◆ Prompt: Please continue the essay below on sobriety and drinking, starting right after its final sentence.

◆ Document segment:
• Kim

When sobriety becomes an addiction... 1/14/21

Updated: Sep 2, 2021

My dad always said there are good addictions and bad addictions. I remember the last time he said this to me in Florida, about a year ago, sitting beside his pool as the sun was setting at my favorite time of day - the golden hour. Happy hour. He was on one of his long rants about how vital exercise is to daily life and why he works out two to three times a day. Walking, weights, swimming. I love working out too, but I knew what he was getting at with me. I rolled my eyes at him, as I peered over the rim of my wine glass. He continued on, obvious to my discontent with the conversation. I leaned forward and refilled my goblet with Whispering Angel, blatantly tossing aside his concerned words. I knew what he was trying to tell me. I didn't need his lectures though. I was in control... so I believed.

◆ Study material:
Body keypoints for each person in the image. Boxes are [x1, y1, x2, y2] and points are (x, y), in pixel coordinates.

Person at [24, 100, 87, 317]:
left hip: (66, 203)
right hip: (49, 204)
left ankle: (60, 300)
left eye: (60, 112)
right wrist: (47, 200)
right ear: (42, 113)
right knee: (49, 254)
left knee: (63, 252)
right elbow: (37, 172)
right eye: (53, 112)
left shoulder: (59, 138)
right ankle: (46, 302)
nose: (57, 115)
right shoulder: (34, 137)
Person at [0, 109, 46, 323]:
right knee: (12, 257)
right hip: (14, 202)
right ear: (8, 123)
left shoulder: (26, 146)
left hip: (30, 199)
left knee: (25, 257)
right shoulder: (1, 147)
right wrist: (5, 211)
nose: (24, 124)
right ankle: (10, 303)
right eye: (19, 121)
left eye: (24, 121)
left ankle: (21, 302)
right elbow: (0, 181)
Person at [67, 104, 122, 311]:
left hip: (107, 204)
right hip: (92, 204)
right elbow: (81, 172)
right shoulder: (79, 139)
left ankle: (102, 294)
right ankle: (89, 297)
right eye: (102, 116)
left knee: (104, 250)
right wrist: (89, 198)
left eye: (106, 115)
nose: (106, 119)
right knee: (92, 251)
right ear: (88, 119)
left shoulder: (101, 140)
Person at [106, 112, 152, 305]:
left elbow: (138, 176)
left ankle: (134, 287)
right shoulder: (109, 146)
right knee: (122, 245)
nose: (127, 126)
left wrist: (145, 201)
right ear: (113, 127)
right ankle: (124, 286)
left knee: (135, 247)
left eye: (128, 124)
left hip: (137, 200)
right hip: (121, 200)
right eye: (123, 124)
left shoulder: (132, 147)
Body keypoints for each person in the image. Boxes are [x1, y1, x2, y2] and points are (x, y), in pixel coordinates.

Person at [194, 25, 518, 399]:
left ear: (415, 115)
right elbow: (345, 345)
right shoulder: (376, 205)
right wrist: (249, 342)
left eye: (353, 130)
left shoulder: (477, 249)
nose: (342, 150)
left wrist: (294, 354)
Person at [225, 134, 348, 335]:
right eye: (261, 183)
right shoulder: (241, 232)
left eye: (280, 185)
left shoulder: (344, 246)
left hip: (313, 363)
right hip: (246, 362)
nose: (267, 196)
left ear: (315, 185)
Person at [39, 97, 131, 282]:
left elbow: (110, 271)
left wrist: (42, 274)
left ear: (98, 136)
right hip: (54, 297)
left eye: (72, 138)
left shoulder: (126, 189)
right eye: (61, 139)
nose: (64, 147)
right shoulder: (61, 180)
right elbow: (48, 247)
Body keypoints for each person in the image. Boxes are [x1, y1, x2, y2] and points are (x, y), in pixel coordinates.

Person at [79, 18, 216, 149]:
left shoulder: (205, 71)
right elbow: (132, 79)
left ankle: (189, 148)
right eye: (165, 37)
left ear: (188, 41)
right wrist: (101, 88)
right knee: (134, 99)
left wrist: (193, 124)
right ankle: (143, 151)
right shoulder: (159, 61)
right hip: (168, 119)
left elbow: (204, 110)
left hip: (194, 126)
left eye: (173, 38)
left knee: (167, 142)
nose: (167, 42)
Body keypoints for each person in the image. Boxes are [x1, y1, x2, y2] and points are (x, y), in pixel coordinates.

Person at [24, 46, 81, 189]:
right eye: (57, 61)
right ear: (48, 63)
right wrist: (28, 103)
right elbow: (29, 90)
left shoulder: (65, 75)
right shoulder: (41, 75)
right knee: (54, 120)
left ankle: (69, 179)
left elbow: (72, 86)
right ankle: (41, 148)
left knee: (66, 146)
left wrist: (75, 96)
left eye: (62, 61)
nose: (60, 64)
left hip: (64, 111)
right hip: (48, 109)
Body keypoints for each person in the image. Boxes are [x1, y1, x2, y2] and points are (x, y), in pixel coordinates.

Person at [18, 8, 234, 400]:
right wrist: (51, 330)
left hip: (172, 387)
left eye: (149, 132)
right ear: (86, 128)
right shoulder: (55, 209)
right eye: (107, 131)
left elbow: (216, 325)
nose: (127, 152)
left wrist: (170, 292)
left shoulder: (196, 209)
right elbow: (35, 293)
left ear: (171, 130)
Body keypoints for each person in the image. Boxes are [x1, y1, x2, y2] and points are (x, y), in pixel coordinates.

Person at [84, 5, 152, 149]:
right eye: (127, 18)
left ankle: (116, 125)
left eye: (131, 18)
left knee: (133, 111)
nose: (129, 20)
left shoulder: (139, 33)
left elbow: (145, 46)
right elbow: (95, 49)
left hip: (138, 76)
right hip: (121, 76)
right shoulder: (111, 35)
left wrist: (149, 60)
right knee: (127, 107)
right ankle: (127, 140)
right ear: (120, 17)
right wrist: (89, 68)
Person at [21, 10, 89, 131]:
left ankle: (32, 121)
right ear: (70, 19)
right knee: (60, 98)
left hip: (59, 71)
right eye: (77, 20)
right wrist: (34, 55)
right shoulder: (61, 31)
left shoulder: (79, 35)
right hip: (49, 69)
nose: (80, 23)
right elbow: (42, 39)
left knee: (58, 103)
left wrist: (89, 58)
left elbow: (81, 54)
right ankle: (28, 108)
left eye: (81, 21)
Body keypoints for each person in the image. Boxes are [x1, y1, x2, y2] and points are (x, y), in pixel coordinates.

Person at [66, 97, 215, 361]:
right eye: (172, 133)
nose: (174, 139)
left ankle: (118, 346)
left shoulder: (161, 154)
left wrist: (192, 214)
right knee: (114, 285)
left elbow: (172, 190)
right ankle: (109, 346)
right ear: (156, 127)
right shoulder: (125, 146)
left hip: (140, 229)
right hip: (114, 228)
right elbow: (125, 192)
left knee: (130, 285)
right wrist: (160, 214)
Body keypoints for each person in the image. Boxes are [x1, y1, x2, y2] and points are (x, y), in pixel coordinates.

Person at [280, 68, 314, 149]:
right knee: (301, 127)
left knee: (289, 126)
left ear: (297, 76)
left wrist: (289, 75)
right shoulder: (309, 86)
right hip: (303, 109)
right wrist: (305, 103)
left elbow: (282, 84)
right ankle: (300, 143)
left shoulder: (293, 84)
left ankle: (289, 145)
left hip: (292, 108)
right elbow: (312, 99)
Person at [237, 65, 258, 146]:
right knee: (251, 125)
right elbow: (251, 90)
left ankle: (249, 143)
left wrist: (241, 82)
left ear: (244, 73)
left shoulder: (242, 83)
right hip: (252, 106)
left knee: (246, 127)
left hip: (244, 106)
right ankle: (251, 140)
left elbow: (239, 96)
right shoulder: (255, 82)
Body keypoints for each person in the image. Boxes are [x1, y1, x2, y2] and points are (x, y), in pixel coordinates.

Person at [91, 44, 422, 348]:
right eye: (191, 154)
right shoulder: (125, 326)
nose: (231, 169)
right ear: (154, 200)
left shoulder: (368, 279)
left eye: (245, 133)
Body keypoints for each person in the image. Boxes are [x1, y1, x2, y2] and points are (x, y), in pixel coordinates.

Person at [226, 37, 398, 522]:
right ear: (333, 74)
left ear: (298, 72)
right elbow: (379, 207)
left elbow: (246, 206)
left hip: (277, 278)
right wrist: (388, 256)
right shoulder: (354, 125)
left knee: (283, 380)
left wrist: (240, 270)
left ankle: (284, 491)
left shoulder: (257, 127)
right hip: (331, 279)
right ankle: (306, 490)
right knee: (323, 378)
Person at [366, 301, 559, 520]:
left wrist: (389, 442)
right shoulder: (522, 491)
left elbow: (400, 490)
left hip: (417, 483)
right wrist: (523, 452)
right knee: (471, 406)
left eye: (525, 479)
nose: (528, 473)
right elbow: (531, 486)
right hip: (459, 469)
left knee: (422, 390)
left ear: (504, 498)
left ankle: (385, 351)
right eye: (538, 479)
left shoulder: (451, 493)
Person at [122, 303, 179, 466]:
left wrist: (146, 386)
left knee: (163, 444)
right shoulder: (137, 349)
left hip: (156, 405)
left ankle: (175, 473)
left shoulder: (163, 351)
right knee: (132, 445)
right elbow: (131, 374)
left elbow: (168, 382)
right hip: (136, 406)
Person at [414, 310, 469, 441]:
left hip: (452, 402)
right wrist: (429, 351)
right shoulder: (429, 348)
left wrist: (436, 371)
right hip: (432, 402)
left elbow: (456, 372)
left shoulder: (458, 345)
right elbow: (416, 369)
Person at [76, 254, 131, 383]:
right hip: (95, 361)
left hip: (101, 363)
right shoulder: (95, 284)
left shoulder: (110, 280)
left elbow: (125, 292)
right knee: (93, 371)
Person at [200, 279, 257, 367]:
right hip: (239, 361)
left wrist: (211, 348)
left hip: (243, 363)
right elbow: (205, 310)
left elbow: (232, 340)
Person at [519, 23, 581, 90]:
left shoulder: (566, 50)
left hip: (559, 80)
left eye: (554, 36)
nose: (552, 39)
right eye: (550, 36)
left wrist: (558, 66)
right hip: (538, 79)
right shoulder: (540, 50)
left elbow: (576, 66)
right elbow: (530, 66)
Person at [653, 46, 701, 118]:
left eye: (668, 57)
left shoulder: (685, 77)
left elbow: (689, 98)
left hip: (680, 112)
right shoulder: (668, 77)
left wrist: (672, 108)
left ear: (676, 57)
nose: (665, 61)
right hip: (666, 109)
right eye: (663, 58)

◆ Response area:
Here I am now. I am able to reflect and recognize what was actually going on back then. Denial. But still, thinking back on that memory, I simply yearn for the warmth of Florida and to be back on that chair sitting there again. I crave the comfort that the golden hour brings. Yet at the same time that yearning scares me. Do I want a chance at redeeming myself and proving myself to my dad again in that conversation? Do I want the wine that accompanies that time of day or do I genuinely enjoy the sunsets? I don't know any of this. I have only been sober 46 days. What I do know is that being sober is making me happy and exploring this sober world has been eye opening to me.


I have become so immersed in the daily life of sobriety within this world of Covid, that I forget I will eventually need to apply this to regular life eventually. How will I be able to face the things that tempt me? Things as simple as a sunset? Instead of facing these questions, I bury myself in the only thing I can at the moment. I focus on what I can on this day.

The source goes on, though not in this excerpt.